■ **COMPLETE THE FOLLOWING**
1) From the survey of Spanish American literary criticism, transcribe the passage starting with "LITERATURE: SPANISH AMERICA" and going on through "and even Russia.".
2) According to the survey of Spanish American literary criticism, where and in what year was the UNESCO-sponsored group meeting held?

## begin PAGE

LITERATURE: SPANISH AMERICA


General

SARA CASTRO-KLAREN, Professor of Hispanic and Italian Studies, The Johns Hopkins University, with the assistance of Marcy Schwartz.

IN THE LAST THREE YEARS there has been an extraordinary increase in the number of works in literary criticism. These have been published in both specialized journals and as books printed all over the Spanish- and Portuguese-speaking worlds, the US, France, and even Russia.

Although books and articles on the writers of the "boom" continue to appear, their focus has changed. Instead of analyzing individual texts and styles, these studies now concentrate on retrospectives or interviews with a widening circle of writers, not necessarily members of the "boom" but of the same literary generation. Critical studies such as Pedro Lastra's Relecturas hispanoamericanas (item bi 89009151), Ana María Barrenechea's El espacio crítico en el discurso literario (item bi 89009127) and Jaime Giordano's La edad de la náusea (item bi 89009153) exemplify a growing sophistication in the critical appreciation and theoretical analysis of texts. Nevertheless, it would be fair to say that the most novel and interesting material produced in the last three years involves historical studies. More and more efforts are being directed towards understanding the development of Latin American literature as a conflicting, heterogenous, complex, and highly creative historical process. Two main approaches are used to explore it: regional studies and global designs.

The two outstanding works on the region produced in the last few years are Roberto Márquez's essay on Caribbean literary production (item bi 90000271) and Richard Jackson's comprehensive and up-to-date discussion of Caribbean literatures within the context of a "humanistic enthnopoetics" (item bi 89009118). Márquez's essay pioneers the way for the interdisciplinary and integrated study of linguistically and socially heterogenous materials, a project that was called for at the UNESCO-sponsored group meeting held in Campinas, Brazil, in 1983. Although not a participant in either the Campinas or the Caracas meeting led by Angel Rama, Márquez has mastered the French, English and Spanish affluents of Caribbean culture as they redefine themselves while meeting and mixing in the ocean of African culture. Equally useful, if not as insightful as Márquez's essay, are those that attempt to revise our received understanding of "indigenismo." Both René Prieto's study of "new indigenismo," which emphasizes the self-creativity of Indian myth, song, and language as literary formations of the present (item bi 90000128), and López-Martínez's study, which traces the changing role of religion in the creation of cultural identities (item bi 90000140), offer an important over-hauling of "indigenismo." Within this circuit of interaction between European cultural formations, their journey to this hemisphere, and the indigenous response to invasion and displacement, Cornejo Polar's strongly theoretical account of the conflictive and yet creative linguistic and socio-political realities that emerge in the Andes is perhaps a "tour-de-force" (item bi 90004621).

## end PAGE
## begin ENTRIES SUPPLIED

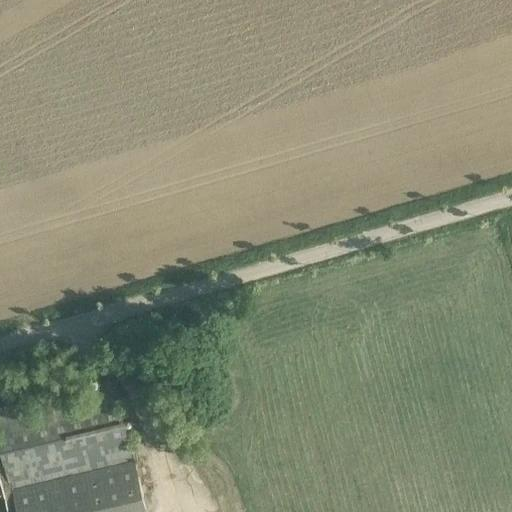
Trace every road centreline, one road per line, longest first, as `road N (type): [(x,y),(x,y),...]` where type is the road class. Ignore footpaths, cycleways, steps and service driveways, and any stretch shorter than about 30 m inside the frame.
road 1 (unclassified): [(0,352),(511,209)]
road 2 (track): [(238,511),(224,475),(158,426),(98,324)]
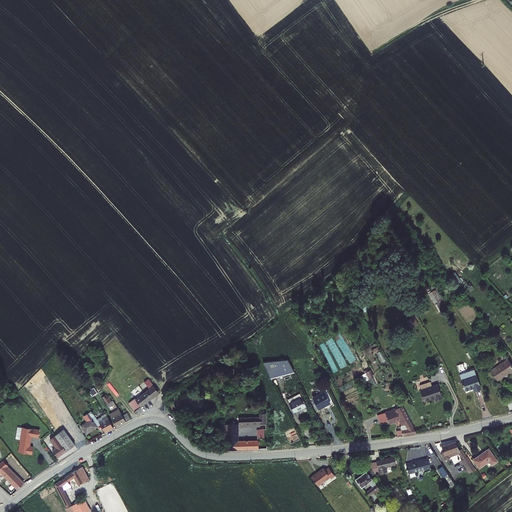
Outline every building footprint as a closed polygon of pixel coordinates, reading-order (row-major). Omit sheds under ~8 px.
[(387,318),(392,326),(396,324),(391,316),(387,318)] [(258,364),(268,384),(289,374),(283,362),(258,364)] [(484,374),(490,383),(508,372),(502,363),(484,374)] [(371,369),(360,374),(364,381),(374,376),(371,369)] [(455,376),(460,393),(466,391),(467,394),(476,392),(470,372),(455,376)] [(127,386),(123,382),(120,384),(136,404),(151,391),(152,389),(140,373),(136,376),(144,386),(138,391),(131,383),(129,384),(128,383),(127,384),(128,385),(127,386)] [(113,387),(129,408),(136,404),(120,384),(123,382),(122,380),(113,387)] [(408,392),(410,403),(419,401),(419,403),(428,401),(425,388),(420,389),(419,384),(408,387),(409,391),(408,392)] [(102,413),(111,425),(121,419),(117,413),(112,407),(111,407),(100,393),(95,396),(100,403),(103,401),(109,408),(102,413)] [(312,411),(325,405),(320,395),(307,402),(312,411)] [(284,405),(296,399),(294,396),(283,402),(284,405)] [(284,405),(289,414),(300,409),(296,399),(284,405)] [(391,425),(392,424),(395,431),(396,436),(397,438),(410,436),(395,409),(378,415),(380,420),(381,423),(382,425),(391,423),(391,425)] [(99,417),(93,421),(94,423),(100,431),(108,426),(96,410),(91,414),(92,417),(97,414),(99,417)] [(121,410),(117,413),(121,419),(126,416),(121,410)] [(76,424),(81,432),(94,423),(93,421),(87,413),(84,415),(82,412),(78,415),(81,420),(76,424)] [(234,419),(234,425),(261,425),(261,414),(254,414),(254,418),(234,419)] [(380,420),(378,415),(371,417),(374,426),(381,423),(380,420)] [(223,435),(223,450),(253,450),(253,441),(232,442),(231,424),(223,424),(223,435)] [(51,455),(69,442),(58,425),(45,435),(51,443),(45,447),(51,455)] [(33,430),(16,427),(12,453),(26,455),(27,448),(23,447),(25,436),(32,437),(33,430)] [(284,446),(293,442),(288,430),(278,434),(284,446)] [(461,463),(463,467),(470,463),(460,450),(458,450),(456,443),(440,449),(440,451),(441,450),(445,459),(458,453),(464,462),(461,463)] [(478,466),(480,468),(490,463),(493,468),(499,464),(491,451),(480,457),(484,463),(478,466)] [(417,457),(395,463),(397,473),(399,472),(400,477),(405,476),(404,471),(419,467),(417,457)] [(475,460),(478,466),(484,463),(480,457),(475,460)] [(0,463),(0,473),(1,472),(18,489),(24,484),(7,466),(8,465),(3,460),(0,463)] [(365,464),(356,466),(365,478),(375,476),(374,470),(384,469),(382,460),(364,463),(365,464)] [(72,468),(46,483),(59,507),(64,504),(54,485),(67,477),(72,486),(79,482),(72,468)] [(324,468),(312,478),(318,486),(329,477),(331,480),(335,476),(329,468),(326,470),(324,468)] [(433,468),(428,472),(434,479),(438,476),(433,468)] [(355,475),(345,482),(352,490),(358,486),(362,491),(351,499),(354,503),(369,492),(355,475)] [(84,498),(71,505),(74,511),(90,511),(91,511),(84,498)]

## end ENTRIES SUPPLIED

■ **ANSWERS TO THE EXERCISE**
1)
LITERATURE: SPANISH AMERICA


General

SARA CASTRO-KLAREN, Professor of Hispanic and Italian Studies, The Johns Hopkins University, with the assistance of Marcy Schwartz.

IN THE LAST THREE YEARS there has been an extraordinary increase in the number of works in literary criticism. These have been published in both specialized journals and as books printed all over the Spanish- and Portuguese-speaking worlds, the US, France, and even Russia.

2) It was held in Campinas, Brazil, in 1983.